As it is very unlikely that either of the two main blocs will be able to govern without having to seek coalition partners after the autumn parliamentary election, it is also important to pay close attention to the minor parties’ performances in the EP poll. The most significant opposition grouping not to join the European Coalition is the liberal-left ‘Spring’ (Wiosna) party, formed in February by former mayor of the Northern provincial town of Słupsk and veteran sexual minorities campaigner Robert Biedroń. The EP election is a useful testing ground for ‘Spring’ because it involves low start-up costs and the pattern of turnout means that a liberal-left grouping can cross the 5% representation threshold by mobilising a relatively small number of voters around a distinctive appeal or well-known individual. However, after a promising start ‘Spring’ has struggled to carve out a niche for itself as the effect of its ‘newness’ has worn off. The sharp polarisation between the two large electoral blocs has also strengthened the argument that the opposition needs to unite behind the European Coalition as the only way to defeat Law and Justice. Moreover, having originally pitched itself as able to win over voters from both the ruling party and the liberal-centrist opposition, ‘Spring’ has increasingly made moral-cultural issues and anti-clericalism the focus of its campaigning, limiting its appeal with the less well-off economically leftist electorate that often also tends to be more socially conservative. If ‘Spring’ fails to secure more than 10% of the vote then it will come under intense pressure to join a broader anti-Law and Justice electoral alliance in the autumn; according to ‘Ewybory’ it is currently averaging around 9%.

Another grouping with a chance of crossing the 5% threshold is the anti-establishment Kukiz’15, currently Law and Justice’s only realistic potential coalition partner. After its leader rock star Paweł Kukiz caused a political sensation in the 2015 presidential election – when, standing as an independent right-wing ‘anti-system’ candidate, he finished third, picking up more than one-fifth of the vote – his newly-formed grouping emerged as the third largest in parliament securing 9% of the votes. Since then, in spite of the fact that it has not really come up with any new ideas or initiatives, Kukiz’15 has maintained a reasonably stable electoral base, especially among younger voters many of whom still appear to see Mr Kukiz the most credible opponent of the political establishment; according to ‘Ewybory’, it is currently averaging just over 5%. However, Kukiz’15 faces a challenge from the ‘Confederation’ (Konfederacja) grouping comprising radical right and nationalist parties, which is averaging 4% according to ‘Ewybory’. The ‘Confederation’ includes the controversial radical Eurosceptic libertarian-conservative Janusz Korwin-Mikke, whose Congress of the New Right (KNP) party (which he has since left) came from nowhere to finish fourth in the previous 2014 EP poll with 7% of the votes.

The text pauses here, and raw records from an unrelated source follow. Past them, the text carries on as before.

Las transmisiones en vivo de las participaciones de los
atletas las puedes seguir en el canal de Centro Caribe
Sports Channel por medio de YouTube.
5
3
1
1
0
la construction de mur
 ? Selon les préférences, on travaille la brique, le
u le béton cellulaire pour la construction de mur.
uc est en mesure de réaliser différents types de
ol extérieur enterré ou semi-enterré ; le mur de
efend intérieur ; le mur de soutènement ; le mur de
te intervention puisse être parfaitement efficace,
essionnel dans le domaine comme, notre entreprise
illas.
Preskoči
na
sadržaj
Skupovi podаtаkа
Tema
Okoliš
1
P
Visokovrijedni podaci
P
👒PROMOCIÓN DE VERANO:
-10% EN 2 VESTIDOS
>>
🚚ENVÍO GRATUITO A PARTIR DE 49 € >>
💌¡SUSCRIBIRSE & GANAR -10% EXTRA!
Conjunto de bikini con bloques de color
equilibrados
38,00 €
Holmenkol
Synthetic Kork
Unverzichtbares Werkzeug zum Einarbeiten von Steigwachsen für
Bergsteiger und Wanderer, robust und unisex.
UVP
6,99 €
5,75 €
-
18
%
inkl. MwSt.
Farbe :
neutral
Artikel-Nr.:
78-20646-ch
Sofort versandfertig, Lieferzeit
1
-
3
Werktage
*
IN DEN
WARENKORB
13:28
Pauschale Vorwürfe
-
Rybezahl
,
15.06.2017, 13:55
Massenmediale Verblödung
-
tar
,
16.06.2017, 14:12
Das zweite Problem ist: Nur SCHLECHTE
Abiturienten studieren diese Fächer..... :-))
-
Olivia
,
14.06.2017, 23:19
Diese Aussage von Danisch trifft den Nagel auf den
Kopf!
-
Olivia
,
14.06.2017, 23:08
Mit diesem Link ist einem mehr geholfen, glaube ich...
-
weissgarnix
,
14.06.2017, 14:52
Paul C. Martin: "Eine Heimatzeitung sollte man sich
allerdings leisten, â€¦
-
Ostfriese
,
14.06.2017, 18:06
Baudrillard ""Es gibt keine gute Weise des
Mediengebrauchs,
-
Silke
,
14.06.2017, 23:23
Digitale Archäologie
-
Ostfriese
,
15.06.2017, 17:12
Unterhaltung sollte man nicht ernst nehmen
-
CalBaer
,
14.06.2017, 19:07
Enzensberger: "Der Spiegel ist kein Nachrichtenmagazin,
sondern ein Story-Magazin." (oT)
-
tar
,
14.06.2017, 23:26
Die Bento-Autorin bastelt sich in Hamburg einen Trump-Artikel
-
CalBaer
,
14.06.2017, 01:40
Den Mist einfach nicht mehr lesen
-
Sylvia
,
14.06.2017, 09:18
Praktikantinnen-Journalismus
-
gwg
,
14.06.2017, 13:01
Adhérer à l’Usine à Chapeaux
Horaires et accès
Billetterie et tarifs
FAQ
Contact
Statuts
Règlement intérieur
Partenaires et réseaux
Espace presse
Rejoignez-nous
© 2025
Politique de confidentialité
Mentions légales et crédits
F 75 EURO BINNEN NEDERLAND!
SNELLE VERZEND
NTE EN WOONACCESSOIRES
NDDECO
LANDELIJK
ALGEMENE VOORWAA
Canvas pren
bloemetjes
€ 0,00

Does the European Coalition have a future?

Although the European Coalition lacks a convincing programmatic alternative, opposition to Law and Justice is clearly a powerful mobilising appeal and may be enough to win this particular ‘second order’ election where voters are not choosing a government. However, if Law and Justice secures the largest share of the vote, however narrowly (or even if the two main blocs are effectively tied), this will be a good result for the ruling party, given how disadvantageous the turnout patterns in previous EP elections have been for it. If this happens, Mr Schetyna will no doubt argue that, with a little more effort, Law and Justice can be beaten if only the opposition parties continue to stick together. However, serious doubts will then arise about the future of an electoral alliance built largely on the premise that, whatever its programmatic eclecticism, this is the only way to defeat Law and Justice; particularly within the Peasant Party where there is already an influential faction questioning whether – as a centrist grouping with a socially conservative, rural and small-town core electorate – it should contest the parliamentary election as part of a coalition dominated by liberal and left-wing parties.